[Items from a dataset]
====
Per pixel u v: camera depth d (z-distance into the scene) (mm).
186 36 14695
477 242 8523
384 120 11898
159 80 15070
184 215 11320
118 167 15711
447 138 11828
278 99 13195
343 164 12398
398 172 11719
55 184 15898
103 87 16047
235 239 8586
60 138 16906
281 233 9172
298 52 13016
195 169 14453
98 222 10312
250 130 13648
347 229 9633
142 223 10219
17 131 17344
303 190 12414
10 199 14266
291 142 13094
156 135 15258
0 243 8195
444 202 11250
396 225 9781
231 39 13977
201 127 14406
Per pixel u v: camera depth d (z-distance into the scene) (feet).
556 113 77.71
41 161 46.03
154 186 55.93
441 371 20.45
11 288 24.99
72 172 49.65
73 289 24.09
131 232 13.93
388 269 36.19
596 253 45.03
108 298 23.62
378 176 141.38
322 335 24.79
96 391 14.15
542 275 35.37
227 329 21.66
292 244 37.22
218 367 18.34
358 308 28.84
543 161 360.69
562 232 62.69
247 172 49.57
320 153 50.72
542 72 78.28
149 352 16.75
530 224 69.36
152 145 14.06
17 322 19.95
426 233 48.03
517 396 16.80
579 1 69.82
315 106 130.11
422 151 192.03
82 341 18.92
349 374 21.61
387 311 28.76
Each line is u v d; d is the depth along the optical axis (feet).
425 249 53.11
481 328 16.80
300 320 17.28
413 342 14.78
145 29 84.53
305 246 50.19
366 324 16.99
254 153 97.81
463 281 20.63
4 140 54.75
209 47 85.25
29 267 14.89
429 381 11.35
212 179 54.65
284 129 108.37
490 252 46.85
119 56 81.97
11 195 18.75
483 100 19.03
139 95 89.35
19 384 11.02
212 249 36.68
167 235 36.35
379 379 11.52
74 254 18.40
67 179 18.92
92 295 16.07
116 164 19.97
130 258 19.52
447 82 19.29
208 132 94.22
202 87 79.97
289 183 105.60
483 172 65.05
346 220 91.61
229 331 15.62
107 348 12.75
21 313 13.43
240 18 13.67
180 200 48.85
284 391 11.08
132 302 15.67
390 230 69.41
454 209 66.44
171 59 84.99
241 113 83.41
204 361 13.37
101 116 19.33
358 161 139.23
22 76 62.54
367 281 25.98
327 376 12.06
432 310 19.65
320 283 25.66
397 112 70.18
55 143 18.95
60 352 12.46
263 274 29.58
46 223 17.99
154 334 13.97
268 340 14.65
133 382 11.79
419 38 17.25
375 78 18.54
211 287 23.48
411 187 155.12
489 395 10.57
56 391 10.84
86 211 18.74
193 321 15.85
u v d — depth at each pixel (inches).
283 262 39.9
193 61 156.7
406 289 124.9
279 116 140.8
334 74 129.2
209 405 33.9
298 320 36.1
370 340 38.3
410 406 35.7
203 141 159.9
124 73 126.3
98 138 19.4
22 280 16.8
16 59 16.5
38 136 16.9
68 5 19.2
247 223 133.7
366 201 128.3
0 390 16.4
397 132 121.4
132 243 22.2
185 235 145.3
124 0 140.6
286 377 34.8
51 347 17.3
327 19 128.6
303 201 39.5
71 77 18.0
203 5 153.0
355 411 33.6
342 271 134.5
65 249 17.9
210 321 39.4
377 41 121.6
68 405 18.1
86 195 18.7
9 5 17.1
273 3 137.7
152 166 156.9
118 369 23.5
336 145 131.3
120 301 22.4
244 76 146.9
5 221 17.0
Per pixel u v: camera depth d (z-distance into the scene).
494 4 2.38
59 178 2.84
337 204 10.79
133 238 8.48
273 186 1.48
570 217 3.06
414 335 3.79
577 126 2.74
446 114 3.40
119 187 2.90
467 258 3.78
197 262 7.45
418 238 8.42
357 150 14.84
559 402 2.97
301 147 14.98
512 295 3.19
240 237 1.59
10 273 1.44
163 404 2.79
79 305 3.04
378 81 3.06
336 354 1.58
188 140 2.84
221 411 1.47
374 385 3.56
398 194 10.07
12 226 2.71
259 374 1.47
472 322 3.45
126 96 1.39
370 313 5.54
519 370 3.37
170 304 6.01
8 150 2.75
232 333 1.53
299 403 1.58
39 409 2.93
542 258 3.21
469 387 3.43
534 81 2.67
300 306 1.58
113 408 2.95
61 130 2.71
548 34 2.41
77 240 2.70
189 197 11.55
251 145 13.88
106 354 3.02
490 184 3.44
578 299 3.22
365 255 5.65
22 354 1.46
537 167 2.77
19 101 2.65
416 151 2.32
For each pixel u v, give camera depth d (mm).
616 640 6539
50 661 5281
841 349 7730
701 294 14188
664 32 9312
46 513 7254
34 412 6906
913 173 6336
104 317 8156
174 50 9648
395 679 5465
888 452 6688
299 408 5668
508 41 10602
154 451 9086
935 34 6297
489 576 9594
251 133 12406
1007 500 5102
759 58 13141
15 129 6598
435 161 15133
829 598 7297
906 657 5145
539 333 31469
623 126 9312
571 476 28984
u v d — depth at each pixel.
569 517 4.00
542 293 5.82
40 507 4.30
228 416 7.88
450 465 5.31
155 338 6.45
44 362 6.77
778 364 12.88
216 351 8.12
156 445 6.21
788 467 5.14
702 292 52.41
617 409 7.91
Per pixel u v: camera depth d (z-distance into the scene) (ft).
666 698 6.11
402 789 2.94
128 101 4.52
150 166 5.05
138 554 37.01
====
- PROBLEM TO SOLVE: Send back each record exactly, and include them all.

- THE COMPLETED TASK:
Per pixel u v: camera depth d (z-distance into the scene) (mm).
186 36 14695
477 242 8523
384 120 11898
159 80 15070
184 215 11320
118 167 15711
447 138 11828
278 99 13195
343 164 12398
398 172 11719
55 184 15898
103 87 16047
235 239 8586
60 138 16906
281 233 9172
298 52 13016
195 169 14453
98 222 10312
250 130 13648
347 229 9633
142 223 10219
17 131 17344
303 190 12414
10 199 14266
291 142 13094
156 135 15258
0 243 8195
444 202 11250
396 225 9781
231 39 13977
201 127 14406
Per pixel u v: camera depth d (z-distance into the scene) (feet).
556 113 77.71
41 161 46.03
154 186 55.93
441 371 20.45
11 288 24.99
72 172 49.65
73 289 24.09
131 232 13.93
388 269 36.19
596 253 45.03
108 298 23.62
378 176 141.38
322 335 24.79
96 391 14.15
542 275 35.37
227 329 21.66
292 244 37.22
218 367 18.34
358 308 28.84
543 161 360.69
562 232 62.69
247 172 49.57
320 153 50.72
542 72 78.28
149 352 16.75
530 224 69.36
152 145 14.06
17 322 19.95
426 233 48.03
517 396 16.80
579 1 69.82
315 106 130.11
422 151 192.03
82 341 18.92
349 374 21.61
387 311 28.76
Each line is u v d; d is the depth along the optical axis (feet).
425 249 53.11
481 328 16.80
300 320 17.28
413 342 14.78
145 29 84.53
305 246 50.19
366 324 16.99
254 153 97.81
463 281 20.63
4 140 54.75
209 47 85.25
29 267 14.89
429 381 11.35
212 179 54.65
284 129 108.37
490 252 46.85
119 56 81.97
11 195 18.75
483 100 19.03
139 95 89.35
19 384 11.02
212 249 36.68
167 235 36.35
379 379 11.52
74 254 18.40
67 179 18.92
92 295 16.07
116 164 19.97
130 258 19.52
447 82 19.29
208 132 94.22
202 87 79.97
289 183 105.60
483 172 65.05
346 220 91.61
229 331 15.62
107 348 12.75
21 313 13.43
240 18 13.67
180 200 48.85
284 391 11.08
132 302 15.67
390 230 69.41
454 209 66.44
171 59 84.99
241 113 83.41
204 361 13.37
101 116 19.33
358 161 139.23
22 76 62.54
367 281 25.98
327 376 12.06
432 310 19.65
320 283 25.66
397 112 70.18
55 143 18.95
60 352 12.46
263 274 29.58
46 223 17.99
154 334 13.97
268 340 14.65
133 382 11.79
419 38 17.25
375 78 18.54
211 287 23.48
411 187 155.12
489 395 10.57
56 391 10.84
86 211 18.74
193 321 15.85
u v d — depth at each pixel (inches).
283 262 39.9
193 61 156.7
406 289 124.9
279 116 140.8
334 74 129.2
209 405 33.9
298 320 36.1
370 340 38.3
410 406 35.7
203 141 159.9
124 73 126.3
98 138 19.4
22 280 16.8
16 59 16.5
38 136 16.9
68 5 19.2
247 223 133.7
366 201 128.3
0 390 16.4
397 132 121.4
132 243 22.2
185 235 145.3
124 0 140.6
286 377 34.8
51 347 17.3
327 19 128.6
303 201 39.5
71 77 18.0
203 5 153.0
355 411 33.6
342 271 134.5
65 249 17.9
210 321 39.4
377 41 121.6
68 405 18.1
86 195 18.7
9 5 17.1
273 3 137.7
152 166 156.9
118 369 23.5
336 145 131.3
120 301 22.4
244 76 146.9
5 221 17.0
Per pixel u v: camera depth d (z-distance into the scene).
494 4 2.38
59 178 2.84
337 204 10.79
133 238 8.48
273 186 1.48
570 217 3.06
414 335 3.79
577 126 2.74
446 114 3.40
119 187 2.90
467 258 3.78
197 262 7.45
418 238 8.42
357 150 14.84
559 402 2.97
301 147 14.98
512 295 3.19
240 237 1.59
10 273 1.44
163 404 2.79
79 305 3.04
378 81 3.06
336 354 1.58
188 140 2.84
221 411 1.47
374 385 3.56
398 194 10.07
12 226 2.71
259 374 1.47
472 322 3.45
126 96 1.39
370 313 5.54
519 370 3.37
170 304 6.01
8 150 2.75
232 333 1.53
299 403 1.58
39 409 2.93
542 258 3.21
469 387 3.43
534 81 2.67
300 306 1.58
113 408 2.95
61 130 2.71
548 34 2.41
77 240 2.70
189 197 11.55
251 145 13.88
106 354 3.02
490 184 3.44
578 299 3.22
365 255 5.65
22 354 1.46
537 167 2.77
19 101 2.65
416 151 2.32
For each pixel u v, give camera depth d (mm).
616 640 6539
50 661 5281
841 349 7730
701 294 14188
664 32 9312
46 513 7254
34 412 6906
913 173 6336
104 317 8156
174 50 9648
395 679 5465
888 452 6688
299 408 5668
508 41 10602
154 451 9086
935 34 6297
489 576 9594
251 133 12406
1007 500 5102
759 58 13141
15 129 6598
435 161 15133
829 598 7297
906 657 5145
539 333 31469
623 126 9312
571 476 28984
u v d — depth at each pixel.
569 517 4.00
542 293 5.82
40 507 4.30
228 416 7.88
450 465 5.31
155 338 6.45
44 362 6.77
778 364 12.88
216 351 8.12
156 445 6.21
788 467 5.14
702 292 52.41
617 409 7.91
Per pixel u v: camera depth d (z-distance into the scene) (ft).
666 698 6.11
402 789 2.94
128 101 4.52
150 166 5.05
138 554 37.01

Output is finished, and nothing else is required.